Stage 1 | Subject outline | Version control

Outdoor Education Stage 1
Subject outline

Version 1.0
For teaching in 2021.  Accredited in August 2019 for teaching at Stage 1 from 2020.

Stage 1 | Subject outline | Learning Framework | Focus Area 1: Environment and conservation

Focus Area 1: Environment and conservation

Learning experiences in nature shape students’ understanding of environmental systems and issues, and enhance their decision-making about conservation and sustainability. Through the study of a natural environment, students understand ecosystems and the impacts of human actions and decisions on the natural environment. They evaluate and challenge the concept of a natural environment and compare the relative naturalness of different locations.

Students develop their understanding of a range of different perspectives on the natural environment, e.g. Indigenous, Western, scientific, economic, recreational, and aesthetic, and use this understanding to analyse human interactions with the natural environment. They investigate strategies that positively contribute to conservation and sustainability.

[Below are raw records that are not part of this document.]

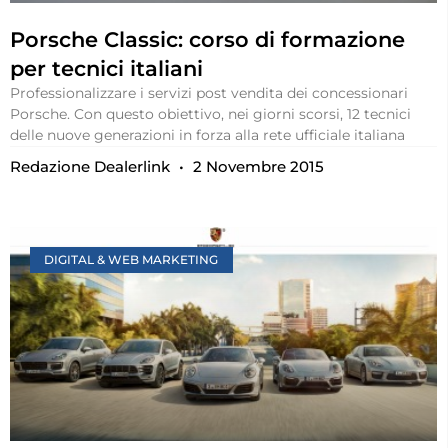
Porsche Classic: corso di formazione
per tecnici italiani
Professionalizzare i servizi post vendita dei concessionari
Porsche. Con questo obiettivo, nei giorni scorsi, 12 tecnici
delle nuove generazioni in forza alla rete ufficiale italiana
Redazione Dealerlink
2 Novembre 2015
DIGITAL & WEB MARKETING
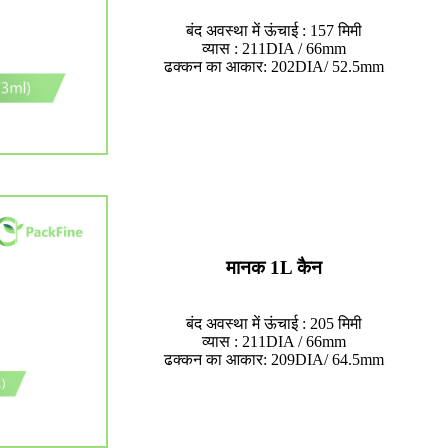
बंद अवस्था में ऊंचाई : 157 मिमी
व्यास : 211DIA / 66mm
ढक्कन का आकार: 202DIA/ 52.5mm
मानक 1L कैन
बंद अवस्था में ऊंचाई : 205 मिमी
व्यास : 211DIA / 66mm
ढक्कन का आकार: 209DIA/ 64.5mm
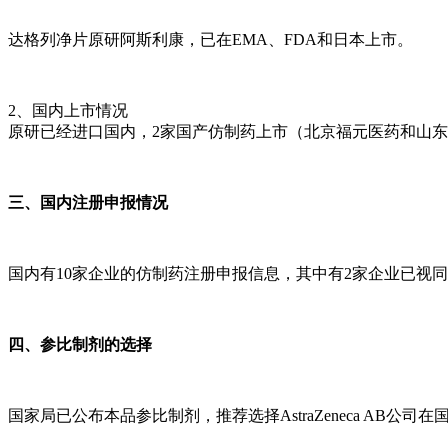
达格列净片原研阿斯利康，已在EMA、FDA和日本上市。
2、国内上市情况
原研已经进口国内，2家国产仿制药上市（北京福元医药和山
三、国内注册申报情况
国内有10家企业的仿制药注册申报信息，其中有2家企业已视
四、参比制剂的选择
国家局已公布本品参比制剂，推荐选择AstraZeneca AB公司在国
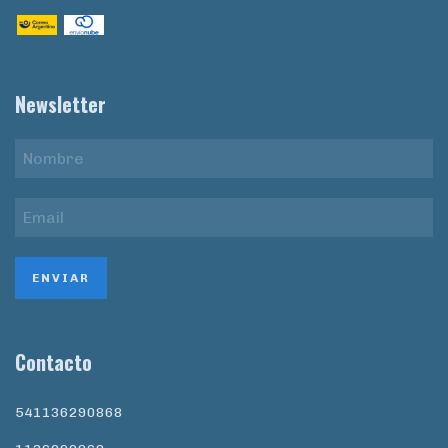
Newsletter
Contacto
541136290868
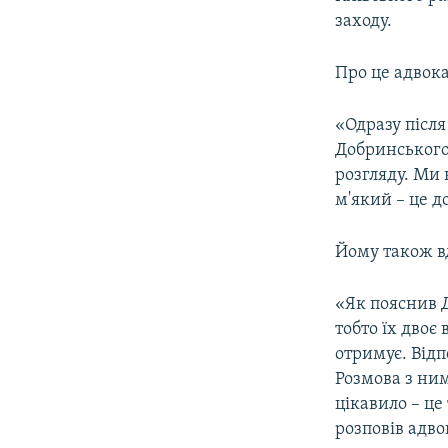
ВІДЕОУРОКИ «ELIFBE»
заходу.
СВІДЧЕННЯ ОКУПАЦІЇ
Про це адвок
УКРАЇНСЬКА ПРОБЛЕМА КРИМУ
ІНФОГРАФІКА
«Одразу післ
Добринського
розгляду. Ми 
м'який – це д
Йому також вд
«Як пояснив 
тобто їх двоє
отримує. Відп
Розмова з ним
цікавило – це
розповів адво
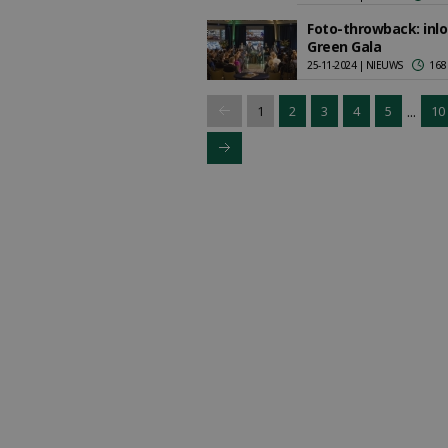
Foto-throwback: inl
Green Gala
25-11-2024 | NIEUWS
168
...
1
2
3
4
5
10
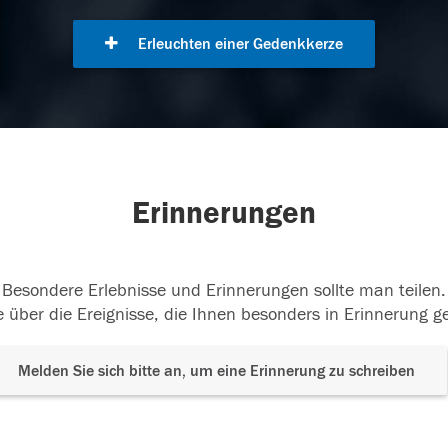
Erleuchten einer Gedenkkerze
Erinnerungen
Besondere Erlebnisse und Erinnerungen sollte man teilen.
 über die Ereignisse, die Ihnen besonders in Erinnerung g
Melden Sie sich bitte an, um eine Erinnerung zu schreiben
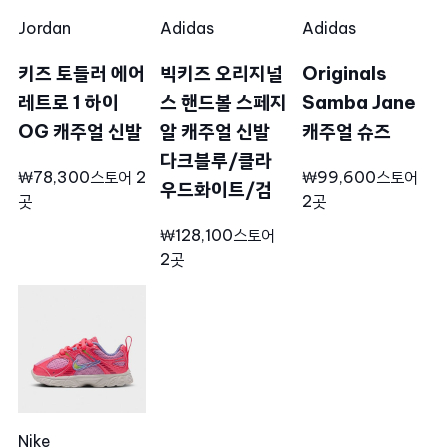
Jordan
Adidas
Adidas
키즈 토들러 에어
빅키즈 오리지널
Originals
레트로 1 하이
스 핸드볼 스페지
Samba Jane
OG 캐주얼 신발
알 캐주얼 신발
캐주얼 슈즈
다크블루/클라
₩78,300
스토어 2
₩99,600
스토어
우드화이트/검
곳
2곳
₩128,100
스토어
2곳
Nike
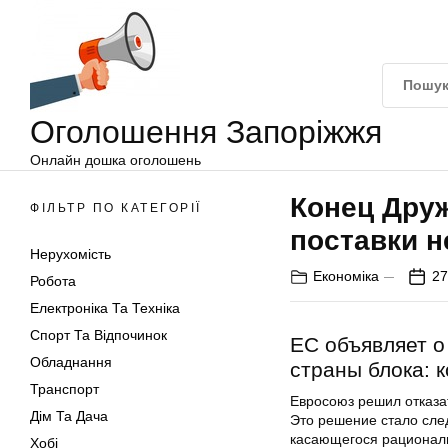
Оголошення
Перейти
Запоріжжя
до
вмісту
Оголошення Запоріжжя
Онлайн дошка оголошень
Конец Дру
ФІЛЬТР ПО КАТЕГОРІЇ
поставки н
Нерухомість
Економіка
27
Робота
Електроніка Та Техніка
Спорт Та Відпочинок
ЕС объявляет о
Обладнання
страны блока: 
Транспорт
Евросоюз решил отказат
Дім Та Дача
Это решение стало сле
касающегося рациональ
Хобі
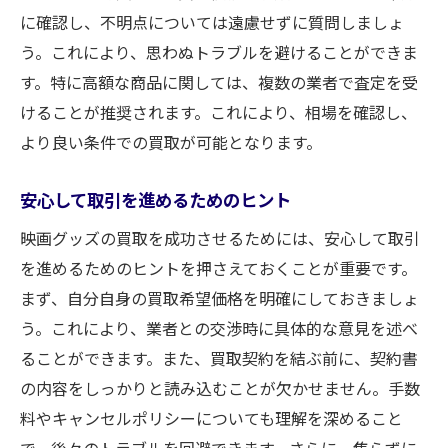
に確認し、不明点については遠慮せずに質問しましょ
う。これにより、思わぬトラブルを避けることができま
す。特に高額な商品に関しては、複数の業者で査定を受
けることが推奨されます。これにより、相場を確認し、
より良い条件での買取が可能となります。
安心して取引を進めるためのヒント
映画グッズの買取を成功させるためには、安心して取引
を進めるためのヒントを押さえておくことが重要です。
まず、自分自身の買取希望価格を明確にしておきましょ
う。これにより、業者との交渉時に具体的な意見を述べ
ることができます。また、買取契約を結ぶ前に、契約書
の内容をしっかりと読み込むことが欠かせません。手数
料やキャンセルポリシーについても理解を深めること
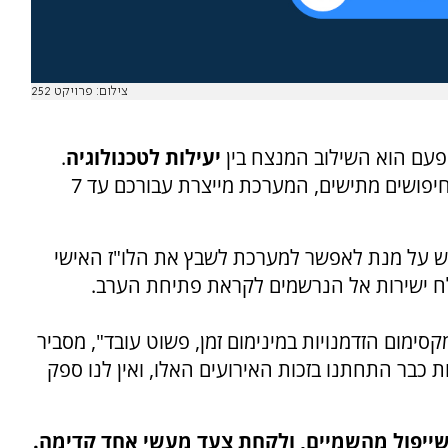
צילום: פרויקט 252
עם הוא השילוב המנצח בין
יעילות לטכנולוגיה
.
במקום לבזבז ערבים שלמים בבתי קפה, נסיעות וחיפושים מתישים, המערכת מייצרת עבורכם עד 7
 על מנת לאפשר למערכת לשבץ את הלו"ז האישי
שלח ישירות אל הנרשמים לקראת פתיחת הערב.
מום הזדמנויות במינימום זמן, פשוט עובד", מסביר
ת כבר התחתנו בזכות האירועים האלו, ואין לנו ספק
שייפול מהשמיים, ולקחת צעד מעשי אחד קדימה.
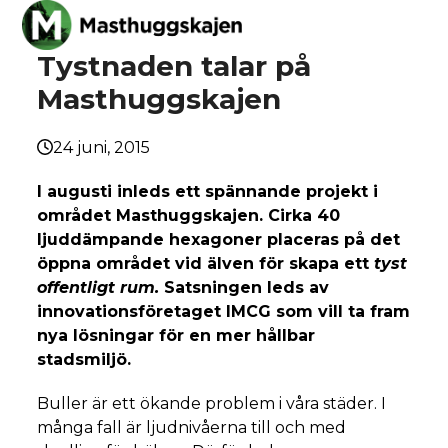
Skip
Open
Close
to
mobile
mobile
Tystnaden talar på
content
menu
menu
Masthuggskajen
24 juni, 2015
I augusti inleds ett spännande projekt i
området Masthuggskajen. Cirka 40
ljuddämpande hexagoner placeras på det
öppna området vid älven för skapa ett
tyst
offentligt rum.
Satsningen leds av
innovationsföretaget IMCG som vill ta fram
nya lösningar för en mer hållbar
stadsmiljö.
Buller är ett ökande problem i våra städer. I
många fall är ljudnivåerna till och med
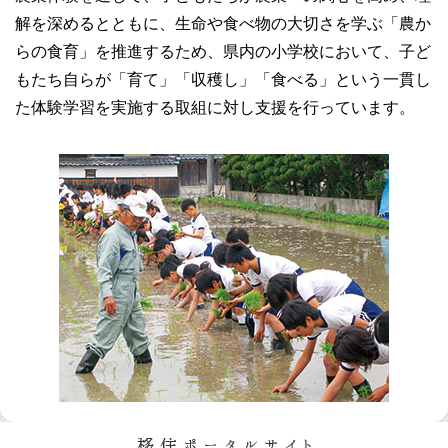
解を深めるとともに、生命や食べ物の大切さを学ぶ「農か
らの食育」を推進するため、県内の小学校において、子ど
もたち自らが「育て」「収穫し」「食べる」という一貫し
た体験学習を実施する取組に対し支援を行っています。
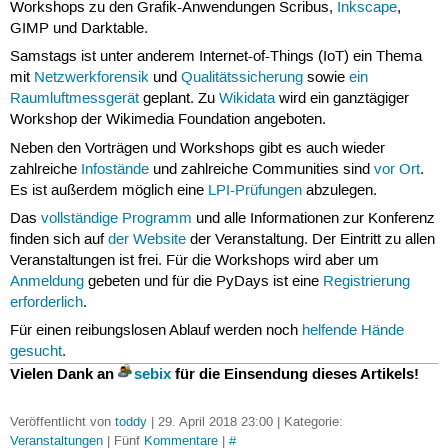
Workshops zu den Grafik-Anwendungen Scribus,
Inkscape
,
GIMP und Darktable.
Samstags ist unter anderem Internet-of-Things (IoT) ein Thema
mit
Netzwerkforensik
und
Qualitätssicherung
sowie
ein
Raumluftmessgerät
geplant. Zu
Wikidata
wird ein ganztägiger
Workshop der Wikimedia Foundation angeboten.
Neben den Vorträgen und Workshops gibt es auch wieder
zahlreiche
Infostände
und zahlreiche Communities sind
vor Ort
.
Es ist außerdem möglich eine
LPI-Prüfungen
abzulegen.
Das
vollständige Programm
und alle Informationen zur Konferenz
finden sich auf
der Website
der Veranstaltung. Der Eintritt zu allen
Veranstaltungen ist frei. Für die Workshops wird aber um
Anmeldung
gebeten und für die PyDays ist eine
Registrierung
erforderlich
.
Für einen reibungslosen Ablauf werden noch
helfende Hände
gesucht
.
Vielen Dank an
sebix
für die Einsendung dieses Artikels!
Veröffentlicht von
toddy
| 29. April 2018 23:00 | Kategorie:
Veranstaltungen
| Fünf
Kommentare
|
#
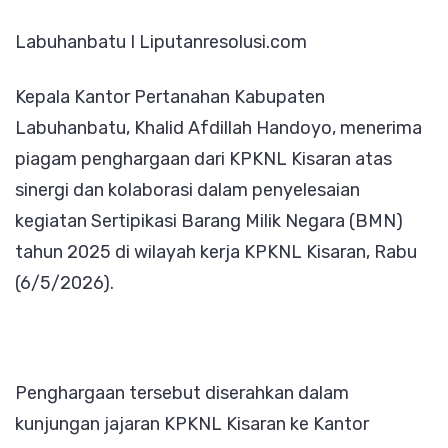
Pertanahan
Labuhanbatu I Liputanresolusi.com
Labuhanbatu
Kepala Kantor Pertanahan Kabupaten
Labuhanbatu, Khalid Afdillah Handoyo, menerima
piagam penghargaan dari KPKNL Kisaran atas
sinergi dan kolaborasi dalam penyelesaian
kegiatan Sertipikasi Barang Milik Negara (BMN)
tahun 2025 di wilayah kerja KPKNL Kisaran, Rabu
(6/5/2026).
Penghargaan tersebut diserahkan dalam
kunjungan jajaran KPKNL Kisaran ke Kantor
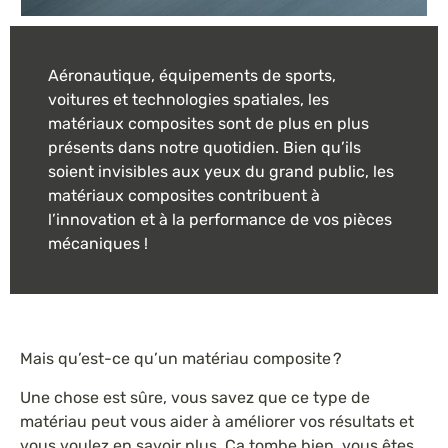
Aéronautique, équipements de sports,
voitures et technologies spatiales, les
matériaux composites sont de plus en plus
présents dans notre quotidien. Bien qu’ils
soient invisibles aux yeux du grand public, les
matériaux composites contribuent à
l’innovation et à la performance de vos pièces
mécaniques !
Mais qu’est-ce qu’un matériau composite ?
Une chose est sûre, vous savez que ce type de
matériau peut vous aider à améliorer vos résultats et
vous voulez en savoir plus. Ça tombe bien, vous êtes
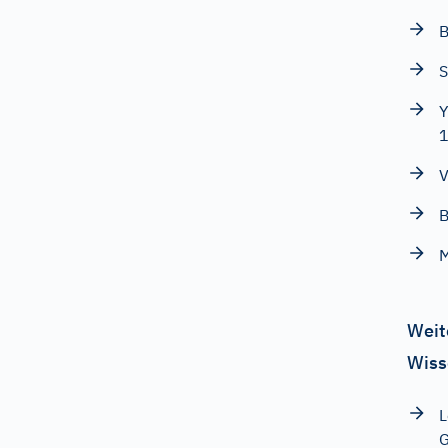
B
S
Y
V
B
M
Weit
Wiss
L
G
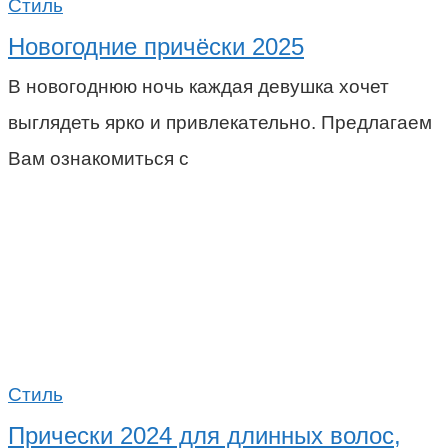
Стиль
Новогодние причёски 2025
В новогоднюю ночь каждая девушка хочет
выглядеть ярко и привлекательно. Предлагаем
Вам ознакомиться с
Стиль
Прически 2024 для длинных волос,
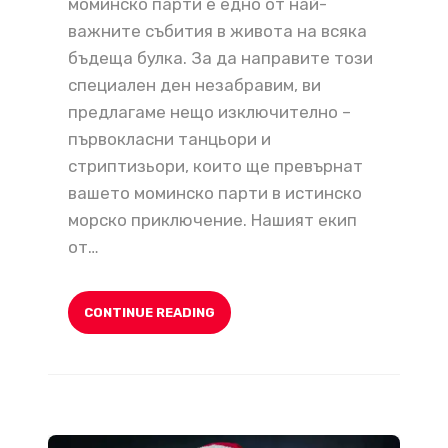
моминско парти е едно от най-
важните събития в живота на всяка
бъдеща булка. За да направите този
специален ден незабравим, ви
предлагаме нещо изключително –
първокласни танцьори и
стриптизьори, които ще превърнат
вашето моминско парти в истинско
морско приключение. Нашият екип
от…
CONTINUE READING
Фирмено Парти със Секси Снежанка и Дядо Коледа или Танцьорки за Вашето Коледно Парти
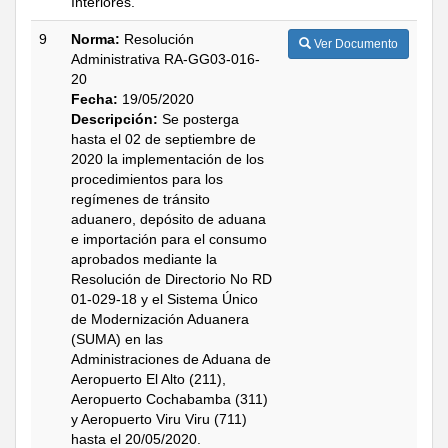
Interiores.
9
Norma:
Resolución
Ver Documento
Administrativa RA-GG03-016-
20
Fecha:
19/05/2020
Descripción:
Se posterga
hasta el 02 de septiembre de
2020 la implementación de los
procedimientos para los
regímenes de tránsito
aduanero, depósito de aduana
e importación para el consumo
aprobados mediante la
Resolución de Directorio No RD
01-029-18 y el Sistema Único
de Modernización Aduanera
(SUMA) en las
Administraciones de Aduana de
Aeropuerto El Alto (211),
Aeropuerto Cochabamba (311)
y Aeropuerto Viru Viru (711)
hasta el 20/05/2020.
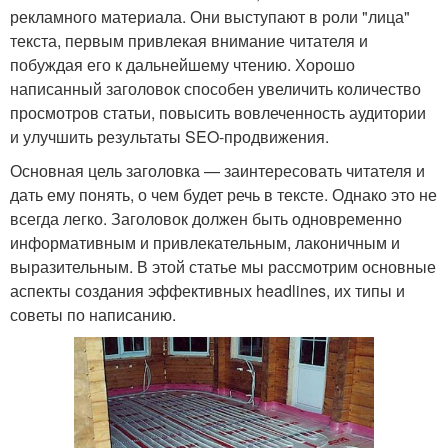
рекламного материала. Они выступают в роли "лица"
текста, первым привлекая внимание читателя и
побуждая его к дальнейшему чтению. Хорошо
написанный заголовок способен увеличить количество
просмотров статьи, повысить вовлеченность аудитории
и улучшить результаты SEO-продвижения.
Основная цель заголовка — заинтересовать читателя и
дать ему понять, о чем будет речь в тексте. Однако это не
всегда легко. Заголовок должен быть одновременно
информативным и привлекательным, лаконичным и
выразительным. В этой статье мы рассмотрим основные
аспекты создания эффективных headlines, их типы и
советы по написанию.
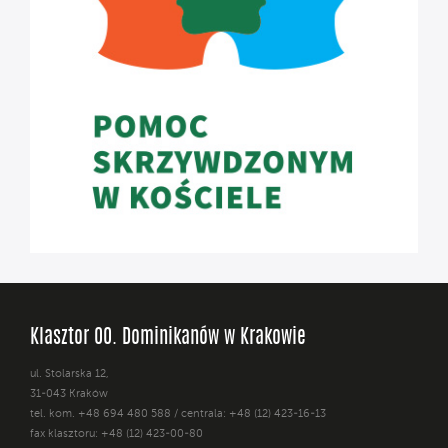
Klasztor OO. Dominikanów w Krakowie
ul. Stolarska 12,
31-043 Kraków
tel. kom. +48 694 480 588 / centrala: +48 (12) 423-16-13
fax klasztoru: +48 (12) 423-00-80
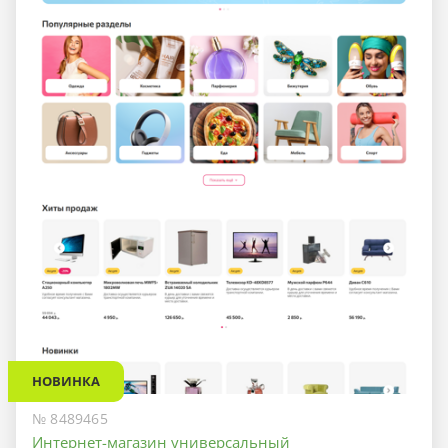
НОВИНКА
№ 8489465
Интернет-магазин универсальный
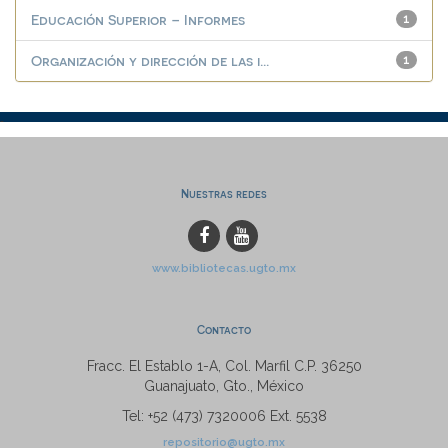
Educación Superior – Informes
1
Organización y dirección de las i...
1
Nuestras redes
www.bibliotecas.ugto.mx
Contacto
Fracc. El Establo 1-A, Col. Marfil C.P. 36250
Guanajuato, Gto., México
Tel: +52 (473) 7320006 Ext. 5538
repositorio@ugto.mx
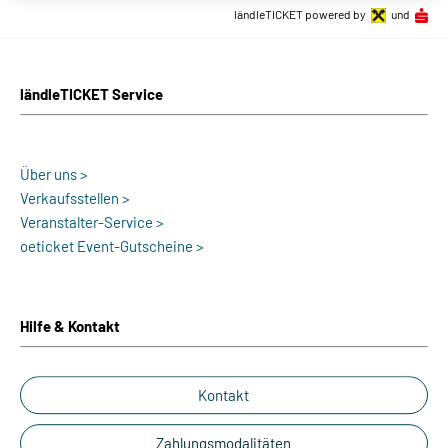
ländleTICKET powered by
und
ländleTICKET Service
Über uns >
Verkaufsstellen >
Veranstalter-Service >
oeticket Event-Gutscheine >
Hilfe & Kontakt
Kontakt
Zahlungsmodalitäten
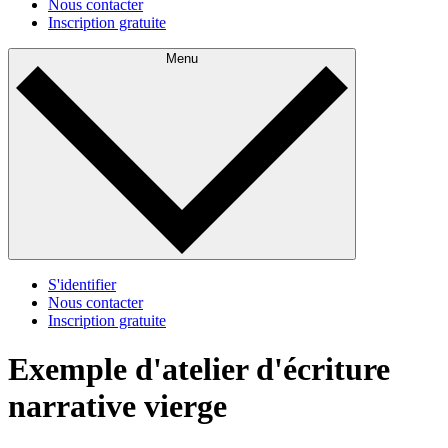
Nous contacter
Inscription gratuite
Menu
S'identifier
Nous contacter
Inscription gratuite
Exemple d'atelier d'écriture
narrative vierge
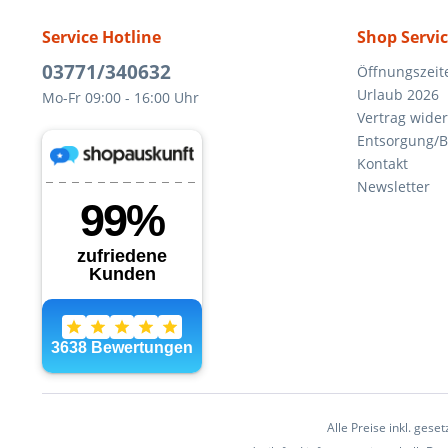
Service Hotline
Shop Servi
03771/340632
Öffnungszeit
Urlaub 2026
Mo-Fr 09:00 - 16:00 Uhr
Vertrag wide
Entsorgung/B
Kontakt
Newsletter
Alle Preise inkl. gese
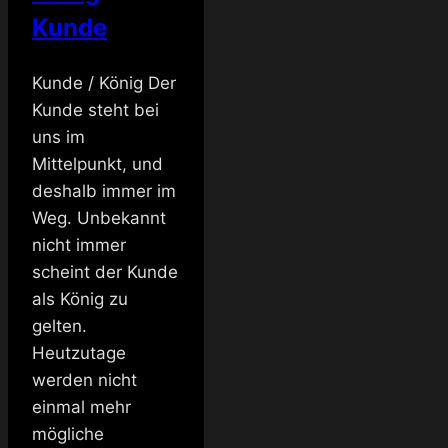
Kunde
Kunde / König Der
Kunde steht bei
uns im
Mittelpunkt, und
deshalb immer im
Weg. Unbekannt
nicht immer
scheint der Kunde
als König zu
gelten.
Heutzutage
werden nicht
einmal mehr
mögliche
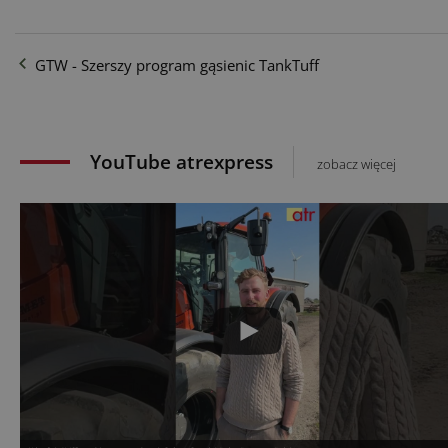
GTW - Szerszy program gąsienic TankTuff
YouTube atrexpress
zobacz więcej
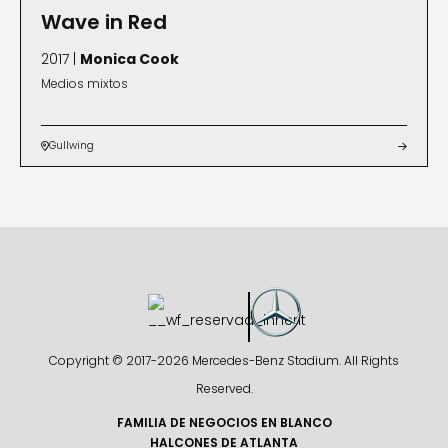
Wave in Red
2017 |
Monica Cook
Medios mixtos
Gullwing


Copyright © 2017-
2026 Mercedes-Benz Stadium. All Rights
Reserved.
FAMILIA DE NEGOCIOS EN BLANCO
HALCONES DE ATLANTA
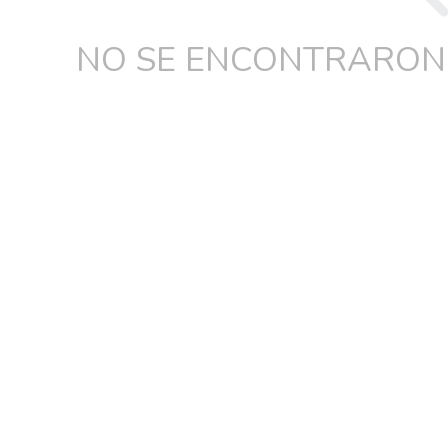
NO SE ENCONTRARON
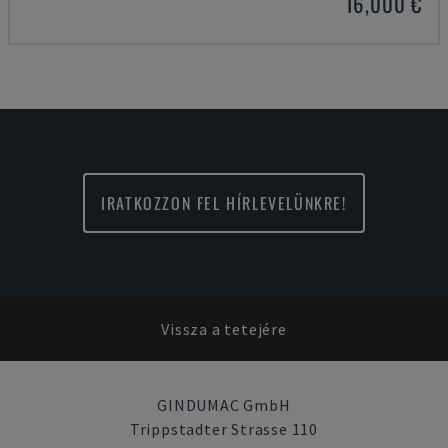
16,000 €
IRATKOZZON FEL HÍRLEVELÜNKRE!
Vissza a tetejére
GINDUMAC GmbH
Trippstadter Strasse 110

Students transfer their understanding and appreciation of natural environments in local areas through practical opportunities to interact with the environment, and consider appropriate actions and strategies that support conservation and sustainability, and minimise human impacts.

Suggested learning activities

The following learning activities are suggestions only. Teachers may select suitable activities from this list, adapt these activities, or design their own:

  • use a natural history approach (observation, investigation, recording, interpretation, and evaluation) to investigate the impacts on an ecosystem
  • investigate the elements of an environmental system through interaction with the environment
  • observe, record, and analyse data to evaluate the ecological health of an area
  • explore sustainability strategies and land management from a perspective (e.g. Indigenous, Western, scientific, economic, recreational, and aesthetic)
  • observe and record evidence of the impact of outdoor activities on ecosystems
  • collect evidence to evaluate the success of management plans for a specified area
  • make recommendations and develop solutions to promote the conservation and sustainability of a natural environment in a local or global location
  • consider ethical decisions about the interaction of people and a wilderness area.